Partition projection, however, isn’t immune to the problem of missing partitions. In my examples, I use a very wide range of years: 1970 to 2038. This introduces some inefficiency if your queries don’t specify the year, but that should be rare. On the other hand, if you set a range of, say, 2019 to 2023, which covers all of your existing data, but then forget to update before New Years Day, your queries can’t ask for data from 2024 (I should note here that Athena supports a date partition type, which can use a range that’s relative to the day the query is run; I tend to prefer explicit values out of habit).

Another place where partitions can be missed is in enumerated values. Using CloudTrail as an example, you must explicitly list values for the account number and region partitions; there’s no way to generate them from a formula. If you add a new account, or AWS adds a new region, you won’t see those entries until you update the table definition (CloudTrail is especially prone to this problem because it puts account and region at the top of the partition hierarchy).

Issue #5: do your partitions reflect the actual data?

Date-based partitioning is pretty common; most business-analytics queries are restricted to a range of dates. But consider the case where your S3 data is built by Kinesis Firehose, from events written to a Kinesis Stream.
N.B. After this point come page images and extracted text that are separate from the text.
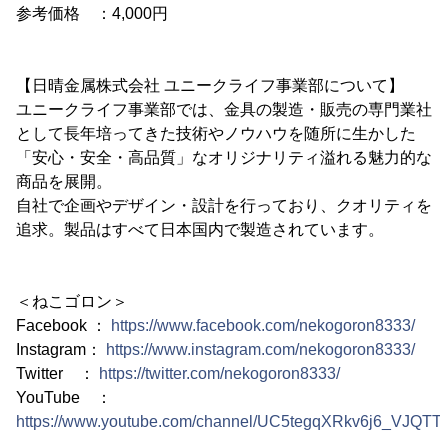
参考価格 ：4,000円
【日晴金属株式会社 ユニークライフ事業部について】
ユニークライフ事業部では、金具の製造・販売の専門業社
として長年培ってきた技術やノウハウを随所に生かした
「安心・安全・高品質」なオリジナリティ溢れる魅力的な
商品を展開。
自社で企画やデザイン・設計を行っており、クオリティを
追求。製品はすべて日本国内で製造されています。
＜ねこゴロン＞
Facebook ：
https://www.facebook.com/nekogoron8333/
Instagram：
https://www.instagram.com/nekogoron8333/
Twitter ：
https://twitter.com/nekogoron8333/
YouTube ：
https://www.youtube.com/channel/UC5tegqXRkv6j6_VJQTT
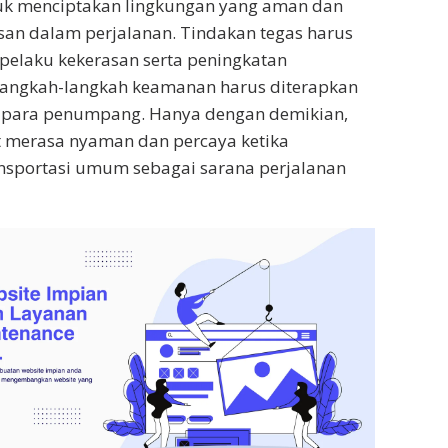
uk menciptakan lingkungan yang aman dan
san dalam perjalanan. Tindakan tegas harus
pelaku kekerasan serta peningkatan
angkah-langkah keamanan harus diterapkan
 para penumpang. Hanya dengan demikian,
 merasa nyaman dan percaya ketika
sportasi umum sebagai sarana perjalanan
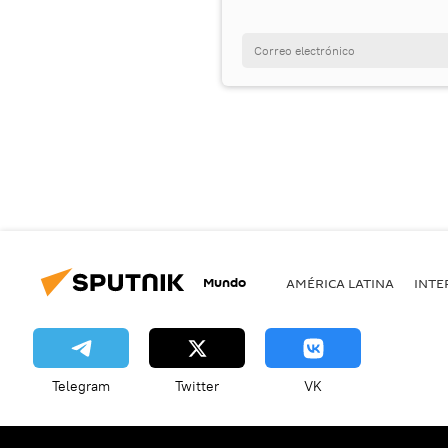
Mundo
AMÉRICA LATINA
INTE
Telegram
Twitter
VK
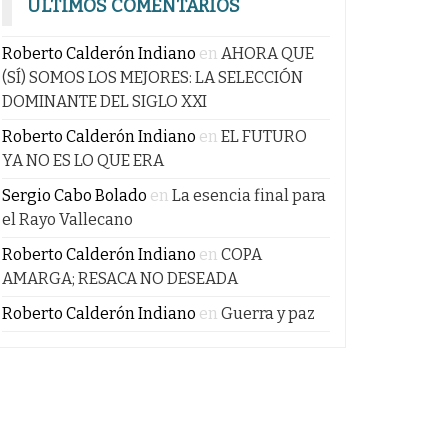
ÚLTIMOS COMENTARIOS
Roberto Calderón Indiano
en
AHORA QUE
(SÍ) SOMOS LOS MEJORES: LA SELECCIÓN
DOMINANTE DEL SIGLO XXI
Roberto Calderón Indiano
en
EL FUTURO
YA NO ES LO QUE ERA
Sergio Cabo Bolado
en
La esencia final para
el Rayo Vallecano
Roberto Calderón Indiano
en
COPA
AMARGA; RESACA NO DESEADA
Roberto Calderón Indiano
en
Guerra y paz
Firehose is happy to partition your data by date … but by default it’s the date when the file was written. So if an event from 11:59 PM gets written to a file at 12:01 AM, and your query just aggregates by partition date, that event will be counted against the wrong day.

Often, this doesn’t matter. In business, there’s a big difference between financial analysts, who are allowed to use floating point numbers and pencils with erasers, and accountants, who aren’t. If you’re building a dashboard of sales data, then it probably doesn’t matter which day a particular sale appears on (at least until your top salesperson doesn’t see their month-end “whale” showing up when they expected it).

Unfortunately, the only way that you can have valid partitions from an accounting perspective is to repartition the data using the actual record timestamp. In other words, reading the files. And at this point you might find to your dismay that the timestamps in your source data aren’t consistent. Some might be ISO-8601 strings (with or without timezone), some might be Java “millis since epoch” values. Some might be missing entirely, or have bizarre values that come from some source system misinterpreting data from another source system.

Conclusion

To restate my introduction, partitioning can improve query performance by reducing the number of prefixes scanned, and therefore the number of files read. But it’s not a silver bullet, and blindly creating partitions may in fact decrease performance. Ultimately, it’s the number and size of the files that Athena reads that determines performance.

And for what it’s worth, I think partitioning by date – and nothing else – is the correct choice in almost every case.